What is rent?

Joseph Meethan Joseph Meethan 7th July 2025

Rent is a fundamental concept for landlord and tenant law. It governs whether leases fall within various schemes for security of tenure, and is often the simplest route for forfeiture. It also attracts its own limitation period and is the only type of debt which can be subject to Commercial Rent Arrears Recovery (CRAR).

Historically, rent could consist of money or services. This gave way into the modern era to a sum of money payable under contract: United Scientific Holdings v Burnley Borough Council [1978] AC 904 (HL) at (935) per Lord Diplock. In that case it was said that the ‘only surviving relic’ of that mediaeval understanding was the remedy of distress for arrears.
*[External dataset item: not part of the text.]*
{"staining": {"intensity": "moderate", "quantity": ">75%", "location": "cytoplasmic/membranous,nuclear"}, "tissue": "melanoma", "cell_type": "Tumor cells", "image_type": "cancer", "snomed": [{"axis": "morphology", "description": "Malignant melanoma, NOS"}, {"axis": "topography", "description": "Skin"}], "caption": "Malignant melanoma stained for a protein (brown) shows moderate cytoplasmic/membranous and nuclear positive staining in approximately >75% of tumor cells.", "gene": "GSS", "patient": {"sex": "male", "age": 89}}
This was taken further in Escalus Properties Ltd v Robinson [1996] QB 231 (CA) where Nourse LJ at (243)-(244) set out the four requirements of rent:

  • a periodical sum,
  • paid in return for the occupation of land,
  • issuing out of the land,
  • for non-payment of which a distress is leviable

This would seem clear, but it has two problems.

The first comes from Escalus Properties itself. The case concerned whether service charges, described in the lease as deemed to be additional rent and recoverable as such, actually were rent despite not having been reserved in the reddendum. The case found that they were. In that case, the definition of rent was truly whatever the lease said would be treated as rent. It cannot be right either that the service charges were paid in return for occupation of the land, as they were specifically the costs of services provided rather than a charge for possession. Nourse LJ’s second point was undermined by his ratio.

The second is newer, and is that distress no longer exists. It was abolished by section 71 Tribunals, Courts and Enforcement Act 2007. CRAR replaced it in relation to business tenancies and applies only to rent as defined in section 76 of that Act, and subsection (2) in particular cuts against the thrust of Escalus Properties:

(2)         “Rent” does not include any sum in respect of rates, council tax, services, repairs, maintenance, insurance or other ancillary matters (whether or not called “rent” in the lease).

That is again a restrictive meaning of rent, that would prevent reservation of service charges or insurance premia.

Escalus Properties included the ability to distrain as a component of rent, so should its meaning now be tied to the definition for CRAR? The short answer is no. The definition in section 76 does not apply to section 85 of that Act. Section 85 invalidates contractual provisions for distress in relation to various sums, one of which is rent. If the definition in the Act does not apply to at least that reference to rent, then it must have a different meaning. A circular meaning that rent is defined by reference to CRAR would be absurd for that section. Another reason to avoid CRAR is that it of course does not apply to residential property, and a two-tier system of what is and is not rent would be a strange thing to introduce by accident.

So where does this leave the basic meaning of rent? The answer lies in looking past the four requirements set out by Nourse LJ in Escalus Properties, and turning instead to the decision of – who else? – Lord Denning MR in CH Bailey Ltd v Memorial Enterprises Ltd [1974] 1 WLR 728 (CA). At (732) he set out the main principle clearly, which found its way into the ratio of Escalus Properties and of United Scientific Holdings:

The time and manner of the payment is to be ascertained according to the true construction of the contract, and not by reference to out-dated relics of medieval law.

Rent has a long history, but in the modern era it is routinely treated as a matter of contract, and the parties are allowed to cast its meaning as broadly or narrowly as they choose.